* [Exercises]:
1. In the news article about the family judge who avoided legal jargon, which council did Lynch order to give a copy of the judgment to X's adoptive parents?
2. Extend the news article about the family judge's plain-English adoption judgment, picking up after its final sentence.

* [Document passage]:
☆ ☆ ☆ ☆

News

Family judge praised for ditching legal jargon so child can understand judgment

By on
31

Less legalese for Lynch of Leeds

A family court judge has won plaudits for writing an adoption judgment without legal jargon.

Circuit judge Sarah Lynch, approving the adoption of a baby known only as X, said that her judgment would be written so as to make sense to the parents and the adopted child. Social media users praised the “powerfully compassionate” ruling.

Lynch opened by saying:

“I am going to try to write this judgment in a way that will make sense to them [the parents], given they have some problems with understanding, so it may not sound as legal as some judgments.”

Dispensing with family court jargon, Lynch wrote that “both Y and Z [the parents] had very bad experiences when they were children and those things have really affected them.. they simply were not able to learn how to be the right kind of parents, not because they did not want to but because of their own problems inside”.

Lynch went on to discuss the options for baby X, saying “given he cannot be with his mum and dad, it is more important that he is adopted than that he has a relationship with them… if he can be with his sisters that would be brilliant, a huge plus”.

The 2019 Chambers Most List

As well as making the necessary care and adoption placement orders, Lynch also ordered Wakefield council to hand over a copy of the judgment to X’s adoptive parents so that he can read it in future. The decision was handed down at Leeds Combined Court Centre just before Christmas.

Legal blogger Gordon Exall shared the judgment on Twitter, with lawyers and non-lawyers praising the “powerful” and “sensitively written” prose.

The idea of writing family court judgments in plain English is not new. Peter Jackson, now on the Court of Appeal, wrote one judgment in the form of a letter to the 14-year-old boy involved, beginning it simply “Dear Sam“. A previous Jackson judgment, written for the benefit of the mother and older children in the case, went viral in 2016.

☆ ☆ ☆ ☆

* [Records from a data source]:
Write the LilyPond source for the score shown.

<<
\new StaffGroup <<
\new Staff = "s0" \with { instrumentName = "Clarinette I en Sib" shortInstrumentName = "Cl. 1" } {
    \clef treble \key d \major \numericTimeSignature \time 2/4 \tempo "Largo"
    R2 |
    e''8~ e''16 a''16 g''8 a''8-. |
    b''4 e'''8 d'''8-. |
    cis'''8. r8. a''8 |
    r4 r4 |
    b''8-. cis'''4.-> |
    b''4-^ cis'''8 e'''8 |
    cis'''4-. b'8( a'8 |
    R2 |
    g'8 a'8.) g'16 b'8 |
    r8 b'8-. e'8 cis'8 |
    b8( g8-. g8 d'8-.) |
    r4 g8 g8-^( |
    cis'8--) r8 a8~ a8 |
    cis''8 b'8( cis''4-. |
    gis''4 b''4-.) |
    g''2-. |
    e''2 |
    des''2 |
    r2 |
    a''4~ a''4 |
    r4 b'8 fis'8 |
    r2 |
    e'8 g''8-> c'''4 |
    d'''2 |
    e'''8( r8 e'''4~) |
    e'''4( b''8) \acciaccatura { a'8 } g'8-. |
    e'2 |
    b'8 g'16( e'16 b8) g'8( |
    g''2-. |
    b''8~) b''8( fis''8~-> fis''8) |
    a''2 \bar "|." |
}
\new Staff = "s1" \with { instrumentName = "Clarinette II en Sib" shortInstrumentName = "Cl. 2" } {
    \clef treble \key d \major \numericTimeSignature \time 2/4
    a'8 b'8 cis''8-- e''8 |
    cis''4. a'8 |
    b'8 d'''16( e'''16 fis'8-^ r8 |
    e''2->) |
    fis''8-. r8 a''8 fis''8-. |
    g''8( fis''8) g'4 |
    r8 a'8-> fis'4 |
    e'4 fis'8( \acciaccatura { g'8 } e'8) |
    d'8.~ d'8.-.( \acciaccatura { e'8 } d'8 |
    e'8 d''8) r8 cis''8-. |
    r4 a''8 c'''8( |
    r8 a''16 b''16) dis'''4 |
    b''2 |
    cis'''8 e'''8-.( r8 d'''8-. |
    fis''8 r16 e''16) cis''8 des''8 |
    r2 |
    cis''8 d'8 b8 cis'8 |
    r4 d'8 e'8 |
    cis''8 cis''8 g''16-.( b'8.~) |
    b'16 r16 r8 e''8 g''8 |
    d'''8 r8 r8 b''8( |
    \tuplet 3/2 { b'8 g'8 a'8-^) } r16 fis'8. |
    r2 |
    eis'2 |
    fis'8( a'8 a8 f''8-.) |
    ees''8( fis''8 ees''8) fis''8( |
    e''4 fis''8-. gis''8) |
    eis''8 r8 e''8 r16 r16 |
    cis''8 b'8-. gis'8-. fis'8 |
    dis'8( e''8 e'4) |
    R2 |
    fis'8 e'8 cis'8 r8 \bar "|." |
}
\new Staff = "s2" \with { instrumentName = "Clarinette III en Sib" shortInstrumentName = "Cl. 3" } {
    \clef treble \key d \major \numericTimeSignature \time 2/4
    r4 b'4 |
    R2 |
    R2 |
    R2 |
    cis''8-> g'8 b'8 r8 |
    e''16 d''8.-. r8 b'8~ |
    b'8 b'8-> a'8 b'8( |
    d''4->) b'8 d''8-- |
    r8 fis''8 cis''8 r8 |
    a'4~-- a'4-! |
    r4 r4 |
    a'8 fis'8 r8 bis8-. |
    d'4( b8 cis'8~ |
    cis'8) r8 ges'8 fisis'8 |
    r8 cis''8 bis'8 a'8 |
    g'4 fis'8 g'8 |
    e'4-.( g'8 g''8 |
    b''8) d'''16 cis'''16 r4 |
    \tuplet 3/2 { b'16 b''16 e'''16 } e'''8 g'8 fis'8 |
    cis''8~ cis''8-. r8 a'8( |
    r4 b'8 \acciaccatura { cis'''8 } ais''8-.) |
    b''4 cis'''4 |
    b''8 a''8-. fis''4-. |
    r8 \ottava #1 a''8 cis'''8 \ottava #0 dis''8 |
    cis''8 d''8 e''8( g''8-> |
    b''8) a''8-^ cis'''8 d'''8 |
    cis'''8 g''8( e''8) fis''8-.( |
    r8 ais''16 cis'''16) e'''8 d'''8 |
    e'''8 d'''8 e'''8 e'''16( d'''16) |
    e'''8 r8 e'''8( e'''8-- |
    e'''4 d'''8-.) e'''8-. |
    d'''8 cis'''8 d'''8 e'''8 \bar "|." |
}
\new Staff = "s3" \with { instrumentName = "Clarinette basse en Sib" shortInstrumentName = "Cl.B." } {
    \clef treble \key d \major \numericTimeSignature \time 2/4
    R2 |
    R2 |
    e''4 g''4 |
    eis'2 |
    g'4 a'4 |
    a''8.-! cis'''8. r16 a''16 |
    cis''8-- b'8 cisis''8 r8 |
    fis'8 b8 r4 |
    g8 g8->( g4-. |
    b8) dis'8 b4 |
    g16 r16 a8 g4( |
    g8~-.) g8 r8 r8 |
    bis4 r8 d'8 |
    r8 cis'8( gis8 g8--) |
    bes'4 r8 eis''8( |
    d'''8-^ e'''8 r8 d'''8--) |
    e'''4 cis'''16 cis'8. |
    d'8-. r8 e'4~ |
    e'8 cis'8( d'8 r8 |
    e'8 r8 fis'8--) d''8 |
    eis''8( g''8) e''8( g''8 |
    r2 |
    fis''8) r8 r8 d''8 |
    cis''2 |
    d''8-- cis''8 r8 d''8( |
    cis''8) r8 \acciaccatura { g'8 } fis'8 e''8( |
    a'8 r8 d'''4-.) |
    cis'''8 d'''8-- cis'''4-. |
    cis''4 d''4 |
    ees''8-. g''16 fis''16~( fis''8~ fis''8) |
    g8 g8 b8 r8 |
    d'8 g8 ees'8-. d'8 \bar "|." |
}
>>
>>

☆ ☆ ☆ ☆

* [Responses to the exercise]:
1. Wakefield council.

2.
Speaking on the BBC’s Word of Mouth programme earlier this week, family lawyer and blogger Lucy Reed said that decisions are often delivered in “technical language” that prevents the people involved from understanding what’s gone on in their case. Reed has herself written family judgments “using simple words” in her capacity as a deputy district judge.

Sign up to the Legal Cheek Newsletter

31 Comments

Anonymous

As some who is adopted. That matters.

(33)(1)

Mr Charles

That tweet praising the use of plain language as an exemplar for BPTC students is unhelpful. Might be good for the family courts, but do that in yoir written exams and you will fail.

(33)(1)

Anonymous

Or in any area involving difficult law.

(2)(0)

Nick Quine

Perhaps it’s the examination that needs changing? I note the comment below about “difficult law”. What is more difficult than removing a child from their parents?

(2)(2)

Anonymous

Taxation of trusts.

(12)(0)

Anonymous

The parties were represented so get over yourself.

(2)(1)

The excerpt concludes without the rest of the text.